Shedlin has written for such professional publications as Education
Week, Phi Delta KAPPAN, and Principal magazine. He also has
produced an online column, "FamilySense," as a special project
for the Benton Foundation in Washington, DC, and authored two regular
columns - "Raising Families" and "Daddying." He was
the featured Father's Day guest on Voice of America's international call-in
program, "Talk To America."
Shedlin
founded and served as Executive Director of the New York-based National
Elementary School Center (NESC) from 1985 through 1994. Dedicated to the
optimal development and learning of every child and to helping professionals
and the public address children's needs, NESC's interdisciplinary focus
stimulated the collaboration of child-serving professionals in education,
health, social services, government, and business, together with families
and the public.
While
with the NESC, Shedlin conducted senior staff briefings for and served
as consultant to the U.S. Department of Education, Department of Health
and Human Services, and the Office of the Surgeon General. He also served
as a consultant to many state Departments of Education throughout the
country. He was appointed to Education Daily's "Consensus Panel,"

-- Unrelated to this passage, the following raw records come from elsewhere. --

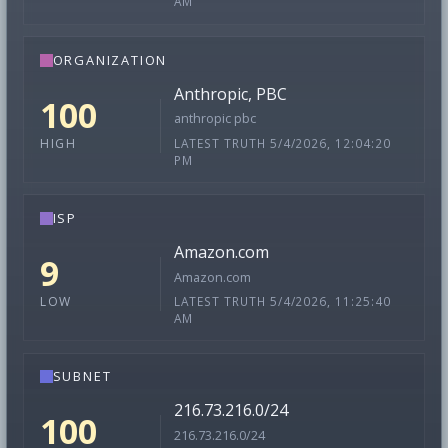
AM
ORGANIZATION
Anthropic, PBC
100
anthropic pbc
LATEST TRUTH 5/4/2026, 12:04:20
HIGH
PM
ISP
Amazon.com
9
Amazon.com
LATEST TRUTH 5/4/2026, 11:25:40
LOW
AM
SUBNET
216.73.216.0/24
100
216.73.216.0/24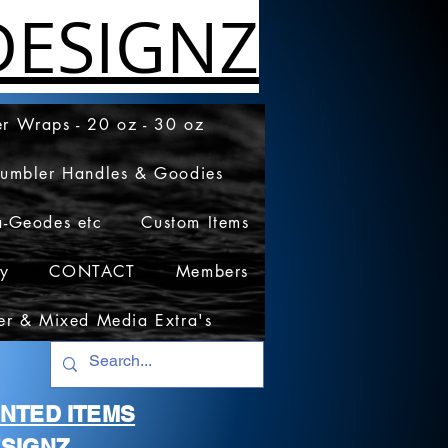
ESIGNZ
r Wraps - 20 oz - 30 oz
Tumbler Handles & Goodies
a-Geodes etc
Custom Items
cy
CONTACT
Members
er & Mixed Media Extra's
RINTED ITEMS
SIGNZ.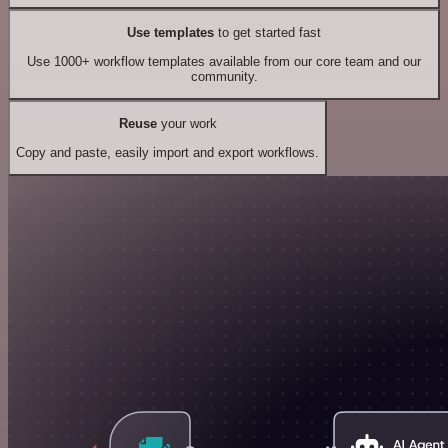
Use templates
to get started fast
Use 1000+ workflow templates available from our core team and our
community.
Reuse
your work
Copy and paste, easily import and export workflows.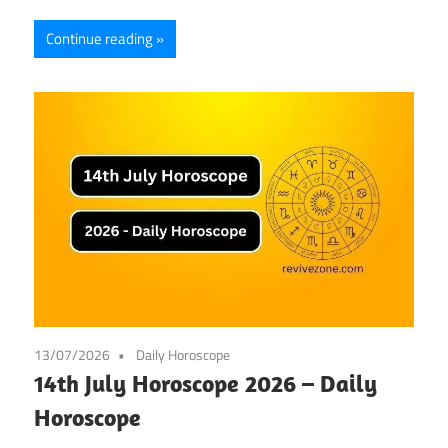
Continue reading
13/07/2026
Daily Horoscope
14th July Horoscope 2026 – Daily
Horoscope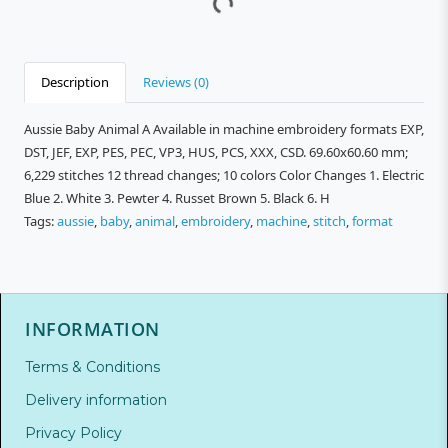
Description
Reviews (0)
Aussie Baby Animal A Available in machine embroidery formats EXP,
DST, JEF, EXP, PES, PEC, VP3, HUS, PCS, XXX, CSD. 69.60x60.60 mm;
6,229 stitches 12 thread changes; 10 colors Color Changes 1. Electric
Blue 2. White 3. Pewter 4. Russet Brown 5. Black 6. H
Tags:
aussie
,
baby
,
animal
,
embroidery
,
machine
,
stitch
,
format
INFORMATION
Terms & Conditions
Delivery information
Privacy Policy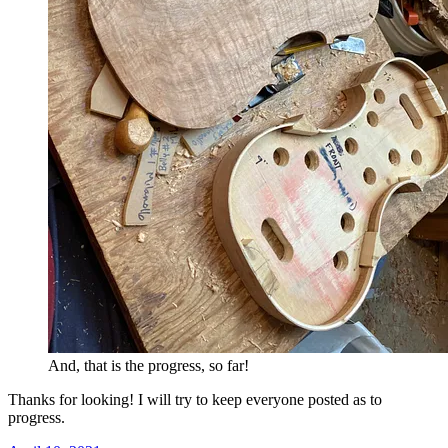
And, that is the progress, so far!
Thanks for looking! I will try to keep everyone posted as to
progress.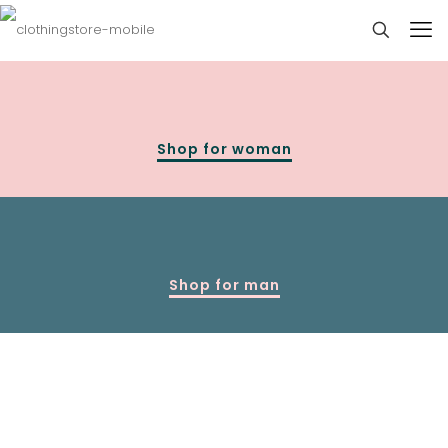
Shop for woman
Shop for man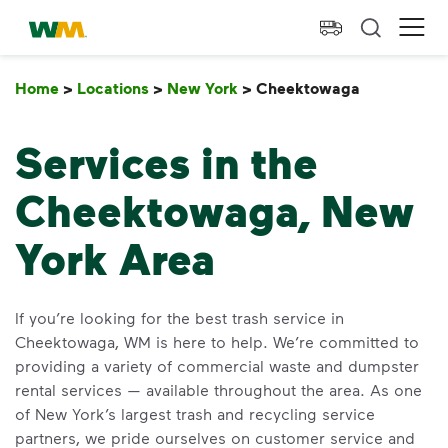
skip to main content
skip to footer
Waste Management Home
Ope
Home
>
Locations
>
New York
>
Cheektowaga
Cheektow
Services in the
Cheektowaga, New
York Area
If you’re looking for the best trash service in
Cheektowaga, WM is here to help. We’re committed to
providing a variety of commercial waste and dumpster
rental services — available throughout the area. As one
of New York’s largest trash and recycling service
partners, we pride ourselves on customer service and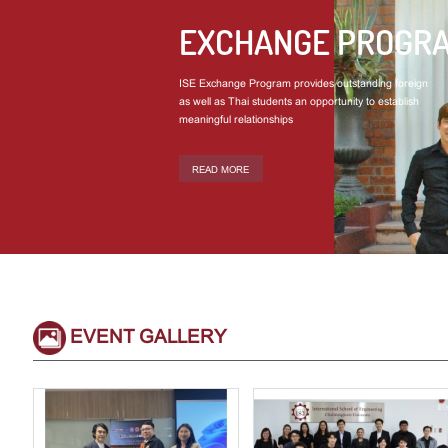
EXCHANGE PROGR
ISE Exchange Program provides outstanding foreign
as well as Thai students an opportunity to establish
meaningful relationships
READ MORE
EVENT GALLERY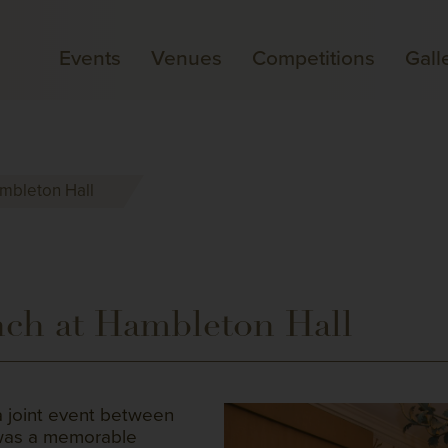
Events
Venues
Competitions
Gall
ambleton Hall
ch at Hambleton Hall
a joint event between
 was a memorable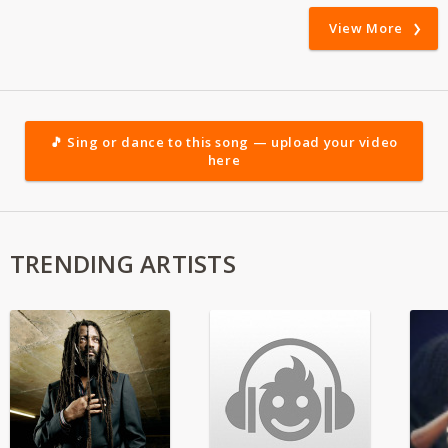
View More
🎵 Sing or dance to this song — upload your video
here
TRENDING ARTISTS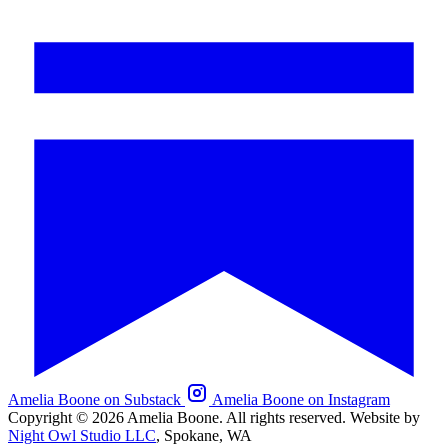
Amelia Boone on Substack
Amelia Boone on Instagram
Copyright © 2026 Amelia Boone. All rights reserved.
Website by
Night Owl Studio LLC
, Spokane, WA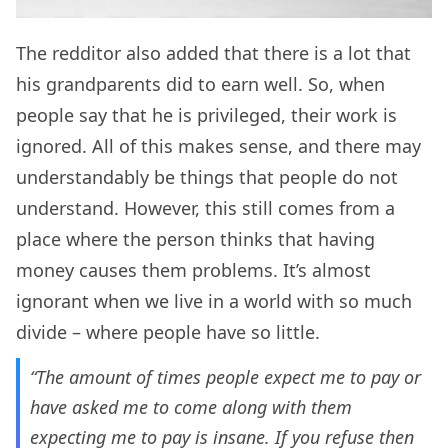
The redditor also added that there is a lot that
his grandparents did to earn well. So, when
people say that he is privileged, their work is
ignored. All of this makes sense, and there may
understandably be things that people do not
understand. However, this still comes from a
place where the person thinks that having
money causes them problems. It’s almost
ignorant when we live in a world with so much
divide – where people have so little.
“The amount of times people expect me to pay or
have asked me to come along with them
expecting me to pay is insane. If you refuse then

which invited the 10 most important educators in the country to comment
bi-monthly on key education issues. Shedlin was co-chair of the Weston,
CT Commission for Children and Youth, where he helped establish a permanent
Town office for Children and Youth - it became a model for communities
throughout the state. He has been a member of numerous boards and advisory
groups; he is currently a member of the Montgomery County (MD) Commission on Children & Youth and
the National Advisory Board of ChildTrends (Washington, DC).
Prior
to his work at NESC, Shedlin served eight years as principal of the Ethical
Culture School in New York City. He has taught in graduate school (Bank
Street College of Education) through nursery school, and has worked in
a wide range of urban and suburban institutions in both public and private
sectors. His students have included gifted, emotionally disturbed, learning
disabled, as well as "average" children. Before devoting full-time
to writing, Shedlin maintained a private practice for short-term consultations
with parents, children, and teachers regarding day-to-day concerns about
schooling, parenting, child development, and children's educational needs. He has recently
been named Project Director of the Dads Across America tour featuring the DaddyMobile.
In
his 1985 editorial in Education Week, Shedlin asserted that elementary
education was not receiving the attention it rightly deserved, and called
for the appointment of a national commission to study the issue. Shortly
thereafter, U.S. Education Secretary William J. Bennett created just such
a commission, and invited Shedlin to participate. The commission's deliberations
resulted in the publication of First Lessons, the first-ever federal report
to focus exclusively on the elementary level of schooling.
Now
living in suburban Maryland, Shedlin was born in New York City. He is
a graduate of the Ethical Culture Fieldston Schools - Fieldston Lower
School and Fieldston High School in New York City. He earned a B.A. in
English, with a minor in Spanish, from Colgate University, an M.A. in
Special and Elementary Education from Teacher's College at Columbia University,
and has done extensive graduate work in Educational Administration at
Fordham University. He is the dad of three and granddad of five.